Sen yürümekten başka bir şey düşünemezsin.

 

Yarım yüzyıldan fazla insanın içindesin belki

Sen yürümekten başka bir şey düşünemezsin.

 

Üzerine düşecek bütün göz kamaştırıcı elmaslar

Sen yürümekten başka bir şey düşünemezsin.

 

Bir gün yürümekten bıkacak sahip oldukların

Sen yürümekten başka bir şey düşünemezsin.

 

Sonunda duracaksın, durmak ayak sesleri zihnin

Sen yürümekten başka bir şey düşünemeyeceksin.

 

 

 

_____

 

 

ERKAN KARAKİRAZ’IN YORUMU

Mehmet Akay, edebiyat ve felsefede sıkça karşımıza çıkan yürüyüş izleğine, ters perspektiften, caddelerden bakıyor.
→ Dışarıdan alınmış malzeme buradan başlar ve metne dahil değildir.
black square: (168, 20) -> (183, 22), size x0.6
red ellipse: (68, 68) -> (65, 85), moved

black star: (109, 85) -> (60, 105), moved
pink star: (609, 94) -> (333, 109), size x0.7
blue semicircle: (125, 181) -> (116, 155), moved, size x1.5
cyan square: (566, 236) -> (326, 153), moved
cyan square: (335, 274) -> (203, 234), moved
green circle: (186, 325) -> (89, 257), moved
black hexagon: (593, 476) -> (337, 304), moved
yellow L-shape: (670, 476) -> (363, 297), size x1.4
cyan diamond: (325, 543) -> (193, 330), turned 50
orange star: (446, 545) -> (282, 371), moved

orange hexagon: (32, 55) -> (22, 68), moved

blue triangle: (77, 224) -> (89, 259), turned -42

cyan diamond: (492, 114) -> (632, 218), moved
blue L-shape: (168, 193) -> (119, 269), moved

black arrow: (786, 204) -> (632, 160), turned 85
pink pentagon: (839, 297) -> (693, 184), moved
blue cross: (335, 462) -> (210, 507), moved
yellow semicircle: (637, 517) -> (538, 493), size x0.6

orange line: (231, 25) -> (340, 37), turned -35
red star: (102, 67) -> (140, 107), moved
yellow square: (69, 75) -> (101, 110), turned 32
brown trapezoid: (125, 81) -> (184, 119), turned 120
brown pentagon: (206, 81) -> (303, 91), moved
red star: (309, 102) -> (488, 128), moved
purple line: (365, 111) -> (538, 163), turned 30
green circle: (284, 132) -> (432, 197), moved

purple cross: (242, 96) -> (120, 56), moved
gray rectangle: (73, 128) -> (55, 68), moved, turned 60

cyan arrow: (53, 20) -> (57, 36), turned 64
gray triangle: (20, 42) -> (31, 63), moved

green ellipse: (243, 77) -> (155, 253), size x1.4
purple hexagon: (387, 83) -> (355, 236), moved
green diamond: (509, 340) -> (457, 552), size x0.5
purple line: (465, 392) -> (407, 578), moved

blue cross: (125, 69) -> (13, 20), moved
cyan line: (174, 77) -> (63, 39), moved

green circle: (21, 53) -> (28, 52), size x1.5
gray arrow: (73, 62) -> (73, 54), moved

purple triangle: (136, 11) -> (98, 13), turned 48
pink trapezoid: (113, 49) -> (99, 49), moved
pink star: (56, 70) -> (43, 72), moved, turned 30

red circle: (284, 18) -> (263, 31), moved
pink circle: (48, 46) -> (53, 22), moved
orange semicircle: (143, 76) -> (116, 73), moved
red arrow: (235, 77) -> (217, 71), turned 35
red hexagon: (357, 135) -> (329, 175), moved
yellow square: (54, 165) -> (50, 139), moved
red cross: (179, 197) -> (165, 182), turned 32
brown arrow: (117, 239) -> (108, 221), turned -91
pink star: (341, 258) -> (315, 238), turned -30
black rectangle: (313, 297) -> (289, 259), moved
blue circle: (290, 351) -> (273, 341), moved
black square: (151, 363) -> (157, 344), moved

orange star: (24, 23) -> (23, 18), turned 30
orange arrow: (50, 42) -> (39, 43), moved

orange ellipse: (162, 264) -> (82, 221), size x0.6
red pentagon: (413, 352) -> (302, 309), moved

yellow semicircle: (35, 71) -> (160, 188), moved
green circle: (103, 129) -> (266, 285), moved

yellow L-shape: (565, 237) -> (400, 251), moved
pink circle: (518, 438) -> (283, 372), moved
Akay, duyarsızlığı, tutsaklığı, ıssızlığı, kalabalıkları hesaba katarak büyütüyor Caddeler başlıklı şiirini. Kısacık anlarda donup kalmış görüntülerden devingen, devasa anlamlar çıkarıyor. Şiir, şehrin varsıl kesiminde kök salmış rezidansların birinde yaşayan tuzu kuru herhangi bir varlığa ait herhangi bir evin içinde başlıyor; perdelerden kayıyor, duvardan sekip balkonun karanlığına iniyor; sonra dengesini kaybedip balkondan aşağıya doğru düşmeye başlıyor; insanlık tarihini, açgözlülüğün, hazzın, sömürünün tarihini, yalanın, aldatmanın tarihini düşünüyor ve nihayetinde sertçe yere çarpıyor! Sonunda duracaksın, durmak ayak sesleri zihnin! Bu akış, aynı zamanda bir yürüyüş provası niteliği taşıyor. Yürümekten başka bir şey düşünemeyen bir zihinde. Akay’ın yürüyüşünde, fikirler, düşünce uçuşmaları, politik göndermeler ve toplumsal eşitsizlikler yüklü. Caddeler, yağdı yağacak, yüklü bir bulut gibi; az sonra kopacak fırtınanın öncesinin şiiri.